Because of this he P&L Index (also called “NUPL” in other on-chain variants), it works as an emotional indicator, as well as a financial onethe state of the market. It helps us understand the level of confidence and risk aversion perceived by traders, which often offers a much more introspective insight than simply analyzing price action or other traditional metrics.
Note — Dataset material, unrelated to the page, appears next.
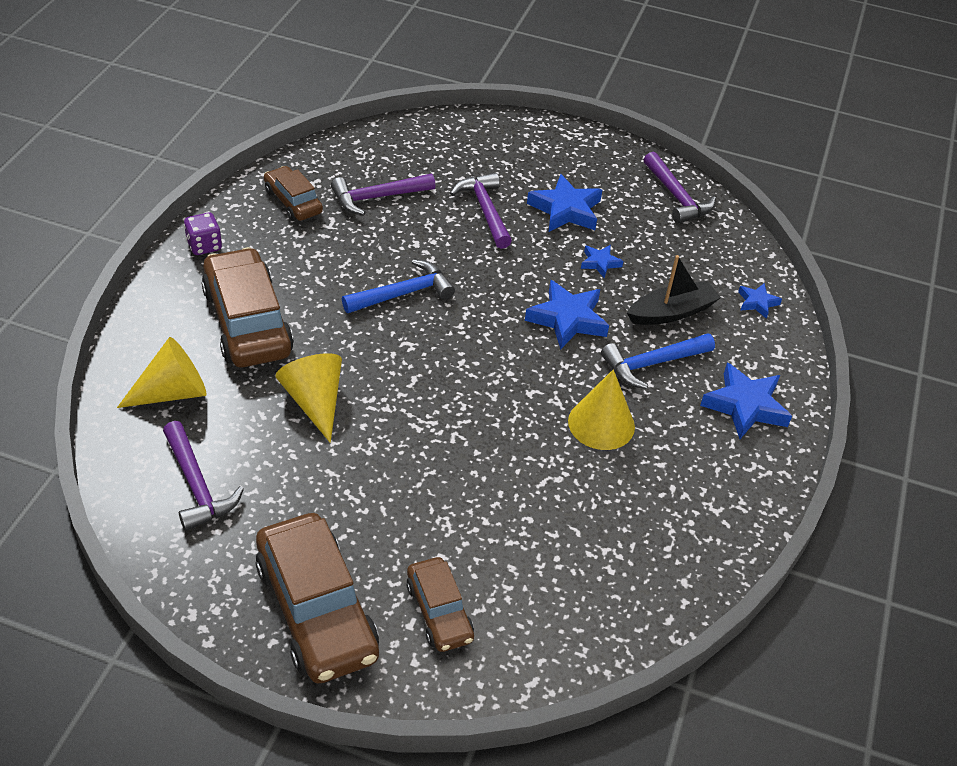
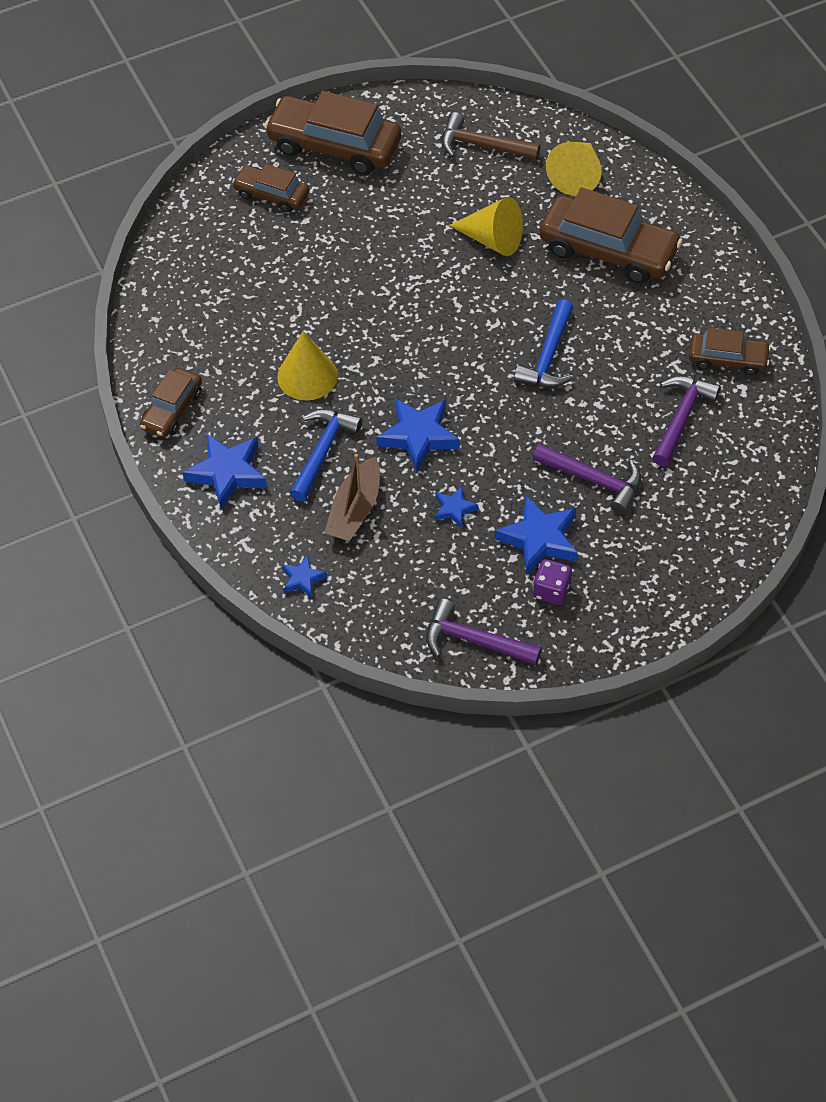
camera: 140 degrees right, 10 degrees up
(197, 485) = (482, 145): purple hammer -> brown hammer
(204, 246) = (721, 273): purple dice -> purple dice (551, 591)
(671, 312) = (355, 510): black boat -> brown boat
(746, 488) = (172, 409): none -> brown car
Willy Woo says Bitcoin and crypto still have a chance
According to the very interesting point of view of a famous pioneer of on-chain analysis on Bitcointhere is still hope to hold on to that feeds the idea of a possible “supercycleIn practice, Willy Woo rightly noted how the last bull runs in this bull market have been driven predominantly by derivatives marketswith strong volumes and large shares of open interest that prevailed over spot trading.
However, now that futures have suffered quite a bit of wear with the crash on October 10th which ferociously liquidated millions of traders, Woo notes that spot liquidity may finally take the lead. And this, according to him, would lead to a possible structural strength to seek a new, more organic rise, made by less aggressive operations from a speculative point of view.


Perps, Woo wisely reminds us, are tools where” you want to enter but not stay”as there are costs to be borne over time, aka funding rates, and conditions that discourage perpetual exposure. It is no coincidence that all futures in the traditional sense of the term have an expiry date, while we craziest people in the crypto world have found a way (with Bitmex in 2016) to bet potentially infinitely, with all the associated risks involved.
Growing spot volumes
It should be underlined in this regard that faced with yet another lesson inflicted on degen who love to lose money in the draft, the spot market is already grinding out excellent volumes in the last few weeks. Particularly after the local bottom in April, spot trading began to grow on almost all CEX up to the current level of around $650 billion weekly, almost on par with the November 2024 top.


In 2021, the increase in spot volumes was one of the largest drivers for price push and it could play a very important role in this round too. The more trades there are, the more there tends to be the will and interest to genuinely seek exposure, without exaggerating with leverage.
This is a fundamental data that we must keep under control: if volumes continue to grow in the coming months, exceeding the values of previous months, then we could prepare for another leg up, and why not, to enter into an unprecedented supercycle phase. We will keep you updated.